One of my old client a few years back reduced workload when my hourly rate was increased from $20 to $25 back then. A few days back, we discussed his new requirement, where he is more than happy to work with me at my current hourly rate, which is a lot higher than $25.
Common FAQ’s to Upwork Hourly Rates
How much can you increase the rates?
As a PHP developer at $100 per hour, you can have a tough time finding a lot of work. Still, I am sure you can find a good amount of work. However, if you a project manager or technical business development manager who can handle all technical aspects of a project, $100 per hour may not sound that high.
So it all depends on how you value your expertise. How you position your services to clients – An asset and value or liability and an expense.
Still, if we want to quantify how much you can raise your rates, it should not be too high in percentage terms. An increase from $10 to $15 is only $5 per hour, but in percentage terms, it is an increase in 50%. It is the reason why you should never start with the lowest possible price point and then try to increase from there.
$3 to $5 is hardly an increase of $2, but it is almost a 66% increase.
I make sure an increase is never more than 25% for existing clients.
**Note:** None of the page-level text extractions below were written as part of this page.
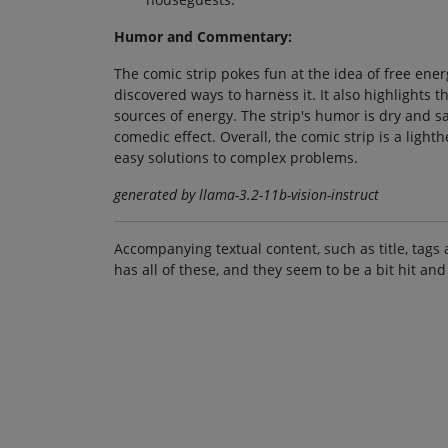
Humor and Commentary:
The comic strip pokes fun at the idea of free ener
discovered ways to harness it. It also highlights 
sources of energy. The strip's humor is dry and sa
comedic effect. Overall, the comic strip is a li
easy solutions to complex problems.
generated by llama-3.2-11b-vision-instruct
Accompanying textual content, such as title, tags 
has all of these, and they seem to be a bit hit and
How often should you raise rates?
Not very often. It is better to increase rates all at once than doing a small increase every few months.
If you are increasing rates once and if the client did not prefer to be paying an increased rate, you can offer them an increase in parts every month. However, still, letting your client know of an increase in the hourly rate in one go is much better.
Can the referred client be paying higher than the referring client?
Yes, and it completely fine.
If your hourly rates have increased and if you are asking clients for a reference, you don’t need to work for the new client at the hourly rate you are working for an existing one.
There is no harm in having more than one hourly rate.
Once you have a higher rate for the new client, your existing client will be more than happy to work with you at lower prices.
Final Thoughts
It’s quite reasonable to raise rates. Most clients won’t find it unreasonable, but there will be few who will refuse a raise in rates. If you have ample clients at the new rate, you can dictate the decision whether you want to continue working with those who are okay with your higher rates or not.
Moreover, freelancers prefer to quote low and to break even at such low prices, and they deliver which they aren’t proud of. One rule of thumb has helped me is – I never deliver a code or a product, that I won’t use it for my sites.
Remember one thing. People never buy cheap; they buy good value for money. Premiumize your services and offer more value. Value can mean a reasonable turnaround time or niche expertise.